Archive for the ‘Anna Karenina’ Category


Behind the Eyes of A Sphinx

February 3, 2007

Greta Garbo by Clarence Bull

Here we speak of a woman named Greta Gustafsson. The Swedish Sphinx, they called her under another name. She came from Stockholm and captured the eyes of the entire world. They, at first, did not know her voice, but soon fell in love with it when she ordered a whiskey.

She was a woman of strength. She persevered through silence and sound, felt love and loss at it’s worst, and shaped the dreams of audiences everywhere.

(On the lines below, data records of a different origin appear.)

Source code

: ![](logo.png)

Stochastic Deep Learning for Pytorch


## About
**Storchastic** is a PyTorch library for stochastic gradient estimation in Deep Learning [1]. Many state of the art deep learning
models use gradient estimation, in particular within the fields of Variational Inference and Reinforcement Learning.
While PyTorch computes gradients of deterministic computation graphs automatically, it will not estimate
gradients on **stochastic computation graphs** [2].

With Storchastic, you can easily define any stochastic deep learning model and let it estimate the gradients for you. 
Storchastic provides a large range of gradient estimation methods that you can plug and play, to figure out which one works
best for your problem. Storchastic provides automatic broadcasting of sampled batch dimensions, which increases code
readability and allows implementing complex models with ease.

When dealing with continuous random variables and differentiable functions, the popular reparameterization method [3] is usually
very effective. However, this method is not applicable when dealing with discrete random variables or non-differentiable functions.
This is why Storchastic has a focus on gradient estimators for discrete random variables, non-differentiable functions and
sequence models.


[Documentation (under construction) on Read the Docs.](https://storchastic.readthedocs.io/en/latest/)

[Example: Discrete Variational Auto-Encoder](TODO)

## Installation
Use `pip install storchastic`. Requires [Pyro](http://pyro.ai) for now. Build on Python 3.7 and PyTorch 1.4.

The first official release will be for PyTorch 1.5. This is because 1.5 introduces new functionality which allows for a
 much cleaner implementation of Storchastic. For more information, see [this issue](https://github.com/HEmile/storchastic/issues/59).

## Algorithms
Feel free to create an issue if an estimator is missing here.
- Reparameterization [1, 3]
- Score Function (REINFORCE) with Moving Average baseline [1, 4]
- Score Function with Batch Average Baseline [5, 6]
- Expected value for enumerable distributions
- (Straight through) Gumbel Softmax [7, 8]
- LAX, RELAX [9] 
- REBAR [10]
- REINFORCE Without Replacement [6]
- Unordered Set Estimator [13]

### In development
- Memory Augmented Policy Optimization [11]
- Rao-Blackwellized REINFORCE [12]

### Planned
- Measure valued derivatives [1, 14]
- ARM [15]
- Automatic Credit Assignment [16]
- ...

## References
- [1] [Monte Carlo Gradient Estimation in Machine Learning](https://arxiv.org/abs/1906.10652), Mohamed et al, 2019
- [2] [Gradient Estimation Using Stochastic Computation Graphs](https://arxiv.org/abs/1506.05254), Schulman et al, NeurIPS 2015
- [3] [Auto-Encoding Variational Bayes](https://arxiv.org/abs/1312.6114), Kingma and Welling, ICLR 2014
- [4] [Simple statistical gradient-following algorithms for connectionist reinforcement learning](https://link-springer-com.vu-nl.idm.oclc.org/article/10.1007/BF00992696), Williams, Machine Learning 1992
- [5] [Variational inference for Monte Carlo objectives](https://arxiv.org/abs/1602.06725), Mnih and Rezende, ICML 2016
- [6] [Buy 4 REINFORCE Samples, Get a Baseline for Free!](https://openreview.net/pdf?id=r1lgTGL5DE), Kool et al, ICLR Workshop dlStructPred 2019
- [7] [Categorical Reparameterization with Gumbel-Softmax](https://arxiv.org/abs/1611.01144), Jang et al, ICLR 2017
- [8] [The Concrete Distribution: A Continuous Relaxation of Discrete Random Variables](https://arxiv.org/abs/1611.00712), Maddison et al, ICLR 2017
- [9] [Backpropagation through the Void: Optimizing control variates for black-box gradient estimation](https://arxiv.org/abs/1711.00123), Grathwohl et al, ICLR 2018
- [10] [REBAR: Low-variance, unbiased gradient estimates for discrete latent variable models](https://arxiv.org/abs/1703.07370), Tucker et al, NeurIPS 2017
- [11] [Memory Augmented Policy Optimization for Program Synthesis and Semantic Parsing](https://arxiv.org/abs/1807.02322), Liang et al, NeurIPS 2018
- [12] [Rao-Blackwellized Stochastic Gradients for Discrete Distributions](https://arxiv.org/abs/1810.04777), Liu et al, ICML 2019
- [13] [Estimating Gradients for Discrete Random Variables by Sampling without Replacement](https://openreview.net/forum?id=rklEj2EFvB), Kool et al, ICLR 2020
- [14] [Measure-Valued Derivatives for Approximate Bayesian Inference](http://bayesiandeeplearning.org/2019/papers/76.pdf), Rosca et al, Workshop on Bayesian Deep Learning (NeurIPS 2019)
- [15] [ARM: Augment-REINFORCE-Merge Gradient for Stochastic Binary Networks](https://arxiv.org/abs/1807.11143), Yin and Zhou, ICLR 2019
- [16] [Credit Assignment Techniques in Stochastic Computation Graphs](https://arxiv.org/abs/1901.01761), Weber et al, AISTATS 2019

After a life in front of cameras she quickly changed, spending her latter days strolling up and down the streets of 5th Avenue and buying antiques for her spacious New York apartment. Then a life of near seclusion followed. Hidden by her fear of overzealous fans and selfless mobs always hounding her. Setting herself apart from those, who without shame, photographed her from atop great high-rises as if she were an oddity. Her life was puzzling in ways that many cannot understand.

Those who knew her called her a woman of great humor. But, behind that humor you saw something of pain in her eyes. On the film rolls you saw a woman, often crying for help. “What is this pain?” you asked yourself. It had to be true, if it resonated so on the screen. You wanted to push through the walls of the screen and protect her from the world that was troubling her.

You wanted to hold Anna Christie in your arms, in spite of the profession she held, of which her new-found beau and absentee father disapproved. You wanted to tell Grusinskaya, the Russian ballerina, that Baron Geigern was dead. You wanted to save her the pain of wondering why he would never make it to the train. You wanted to give Christina, queen of Sweden, a bit of comfort after the loss of Antonio, for whom she gave her crown away. You then feel guilt. If only you could have grabbed Anna Karenina before she took her own life, you could have told her that Vronsky still had feelings for her. And you’d tell Marguerite Gautier that Armand, wherever he was, still loved her.

You wanted to bring yourself to tears. You felt all these things. It made you realize that someone who could bring about such a selection of feelings, could possibly have been the greatest actress in all of the world. And that’s what she was. She was Garbo.